Это, конечно, не значит, что Федор Павлович Карамазов – портрет Михаила Андреевича. Достоевский свободно распоряжается материалом жизни. Но «идея» отца Карамазова, несомненно, внушена образом отца Достоевского. Дочь писателя, Любовь Федоровна, пишет в своих воспоминаниях: «Мне всегда казалось, что Достоевский, создавая тип старика Карамазова, думал о своем отце». В отеческом доме, под почтенными формами строго налаженной жизни, мальчик рано стал замечать ложь и неблагополучие. Все романы Достоевского в глубоком смысле автобиографичны. И конечно, в рукописи «Подростка» он пишет о своей семье: «Есть дети, с детства уже задумывающиеся над своей семьей, с детства оскорбленные неблагообразием отцов своих, отцов и среды своей, а главное – уже с детства начинающие понимать беспорядочность и случайность основ всей их жизни, отсутствие установленных форм и родового предания». Семья штаб-лекаря Достоевского, захудалого дворянина и мелкого помещика, вполне подходит под формулу «случайное семейство».
Стареющий Достоевский живет в воспоминаниях детства: чтобы освежить их, он посещает давно уже проданное имение отца.
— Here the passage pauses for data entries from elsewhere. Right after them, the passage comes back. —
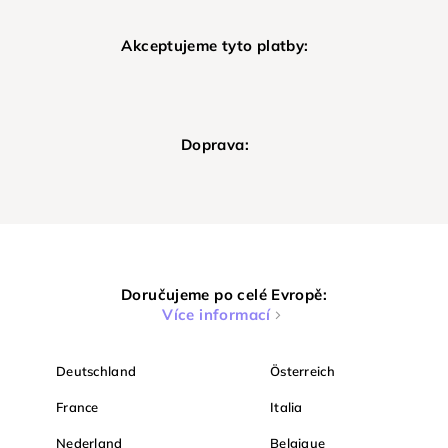
Akceptujeme tyto platby:
Doprava:
Doručujeme po celé Evropě:
Více informací
Deutschland
Österreich
France
Italia
Nederland
Belgique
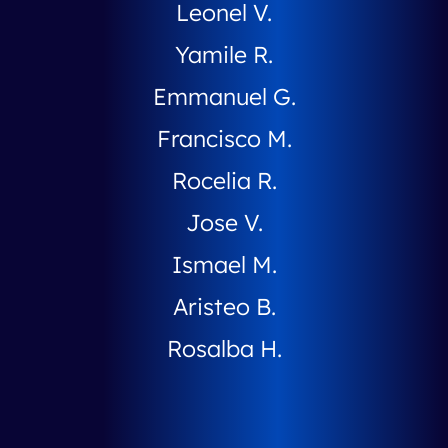
Leonel V.
Yamile R.
Emmanuel G.
Francisco M.
Rocelia R.
Jose V.
Ismael M.
Aristeo B.
Rosalba H.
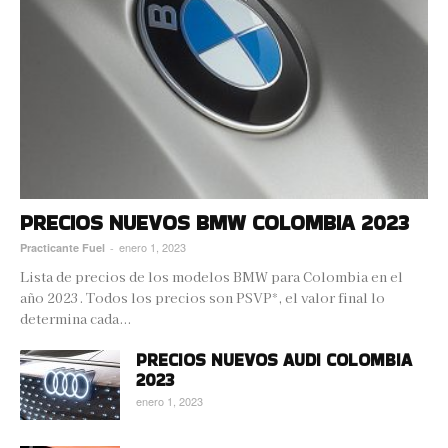
PRECIOS NUEVOS BMW COLOMBIA 2023
enero 1, 2023
Practicante Fuel
-
Lista de precios de los modelos BMW para Colombia en el
año 2023. Todos los precios son PSVP*, el valor final lo
determina cada...
PRECIOS NUEVOS AUDI COLOMBIA
2023
enero 1, 2023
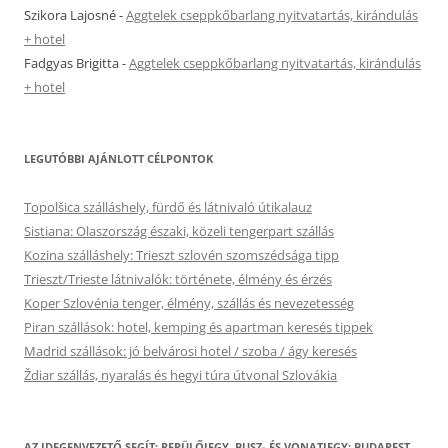
Szikora Lajosné
-
Aggtelek cseppkőbarlang nyitvatartás, kirándulás
+ hotel
Fadgyas Brigitta
-
Aggtelek cseppkőbarlang nyitvatartás, kirándulás
+ hotel
LEGUTÓBBI AJÁNLOTT CÉLPONTOK
Topolšica szálláshely, fürdő és látnivaló útikalauz
Sistiana: Olaszország északi, közeli tengerpart szállás
Kozina szálláshely: Trieszt szlovén szomszédsága tipp
Trieszt/Trieste látnivalók: története, élmény és érzés
Koper Szlovénia tenger, élmény, szállás és nevezetesség
Piran szállások: hotel, kemping és apartman keresés tippek
Madrid szállások: jó belvárosi hotel / szoba / ágy keresés
Ždiar szállás, nyaralás és hegyi túra útvonal Szlovákia
AZ IDEGENVEZETŐ SEGÍT: REPÜLŐJEGY, BUSZ- ÉS VONATJEGY: BUDAPEST,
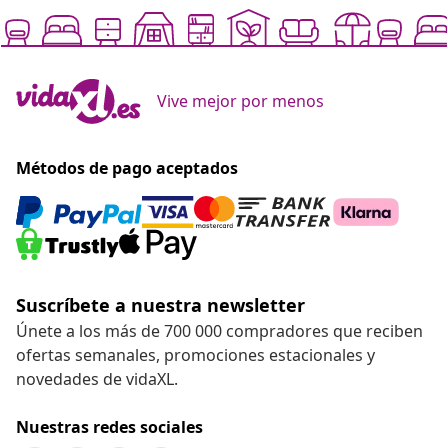
Vive mejor por menos
Métodos de pago aceptados
Suscríbete a nuestra newsletter
Únete a los más de 700 000 compradores que reciben
ofertas semanales, promociones estacionales y
novedades de vidaXL.
Nuestras redes sociales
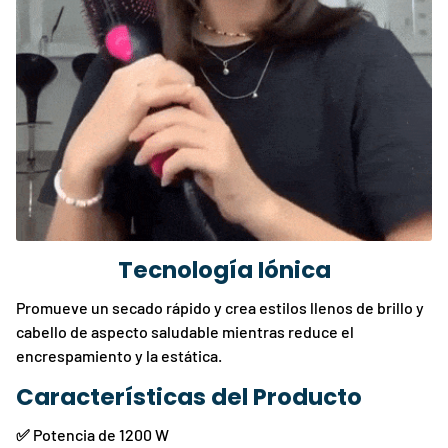
Tecnología Iónica
Promueve un secado rápido y crea estilos llenos de brillo y
cabello de aspecto saludable mientras reduce el
encrespamiento y la estática.
Características del Producto
✅
Potencia de 1200 W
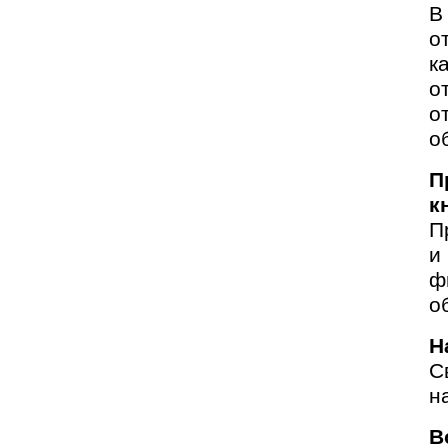
В
о
к
о
о
о
П
к
П
и
ф
о
Н
С
н
В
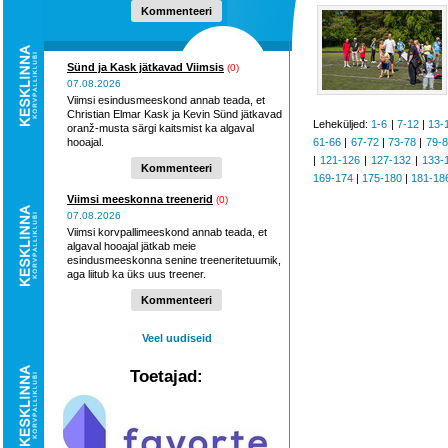
Kommenteeri
Sünd ja Kask jätkavad Viimsis
(0)
07.08.2026
Viimsi esindusmeeskond annab teada, et
Christian Elmar Kask ja Kevin Sünd jätkavad
Leheküljed:
1-6
|
7-12
|
13-
oranž-musta särgi kaitsmist ka algaval
hooajal.
61-66
|
67-72
|
73-78
|
79-
|
121-126
|
127-132
|
133-
Kommenteeri
169-174
|
175-180
|
181-18
Viimsi meeskonna treenerid
(0)
07.08.2026
Viimsi korvpallimeeskond annab teada, et
algaval hooajal jätkab meie
esindusmeeskonna senine treeneritetuumik,
aga liitub ka üks uus treener.
Kommenteeri
Veel uudiseid
Toetajad:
Вспоминает о дурочке Аграфене, которая весь год ходила в одной рубахе, ночевала на кладбище и рассказывала всем о своем умершем ребенке. «Идея» отца, движущая роман «Братья Карамазовы», влечет за собой и образ дурочки Аграфены из села Даровое (Лизавета Смердящая), и название деревни Чермашня. В этом – косвенное подтверждение связи между Федором Павловичем Карамазовым и отцом Достоевского.
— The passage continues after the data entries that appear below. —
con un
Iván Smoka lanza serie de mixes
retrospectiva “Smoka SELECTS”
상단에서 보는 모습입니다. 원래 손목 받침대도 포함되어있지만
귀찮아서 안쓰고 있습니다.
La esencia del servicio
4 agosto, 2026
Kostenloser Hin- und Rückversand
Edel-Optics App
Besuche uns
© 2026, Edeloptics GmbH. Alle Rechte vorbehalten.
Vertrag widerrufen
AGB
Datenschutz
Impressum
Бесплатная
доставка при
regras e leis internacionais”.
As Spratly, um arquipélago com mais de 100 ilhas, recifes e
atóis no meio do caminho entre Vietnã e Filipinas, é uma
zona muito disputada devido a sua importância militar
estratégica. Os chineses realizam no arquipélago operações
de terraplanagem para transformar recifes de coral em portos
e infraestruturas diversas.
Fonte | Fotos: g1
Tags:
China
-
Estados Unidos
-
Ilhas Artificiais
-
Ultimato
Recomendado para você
Замкнутый мирок семьи с однообразным уставом жизни, а за решеткой сада – парк больницы, в котором прогуливаются больные в колпаках и халатах; сказки мамки Лукерьи о жар-птице и Иване-царевиче; по воскресеньям – выстаивание обедни, по вечерам семейное чтение – вот детство Достоевского. Он сохранил память о толстой няне Алёне Фроловне, которая его, трехлетнего ребенка, учила молиться: «Все упование мое на Тя возлагаю, Мати Божия, сохрани мя под кровом Твоим». Чинные прогулки летом в Марьиной роще с назидательными беседами отца и ежегодные паломничества в Троице-Сергиеву лавру были большими событиями в жизни ребенка. На мальчика производили сильное впечатление церковная архитектура, стройное пение хора и толпы богомольцев. Впоследствии он вспоминал, что видел исцеление кликуш. «Меня, ребенка, очень это удивляло и поражало». Азбуке учила его мать по «Священной истории Ветхого и Нового Завета» с картинками. Потом стал приходить учитель-дьякон, который прекрасно рассказывал «из Писания». Достоевские нигде не бывали и гостей не принимали; братья жили без сверстников, почти без соприкосновения с внешним миром. Два-три раза их водили в театр. Достоевский запомнил представление «Жако или бразильская обезьяна» и позже игру Мочалова в «Разбойниках» Шиллера. С этого времени – ему было тогда десять лет – начинается страстное его увлечение Шиллером. Федор и Михаил, оторванные от жизни, рано погружаются в «мечтательство»; стихи Державина, Жуковского, Пушкина, повести Карамзина и романы Вальтера Скотта открывают перед ними волшебный мир вымысла. Они бредят чувствительными героями и средневековыми рыцарями. Михаил тайком пишет стихи, а Федор грезит «Веверлеем» и «Квентин Дорвардом». Его воображение наполнено картинами Венеции, Константинополя, сказочного Востока. Пушкина братья знают наизусть. После смерти поэта Федор говорил: «Если бы у нас не было семейного траура (их мать скончалась в 1837 г. – К. М.), я просил бы позволения отца носить траур по Пушкину».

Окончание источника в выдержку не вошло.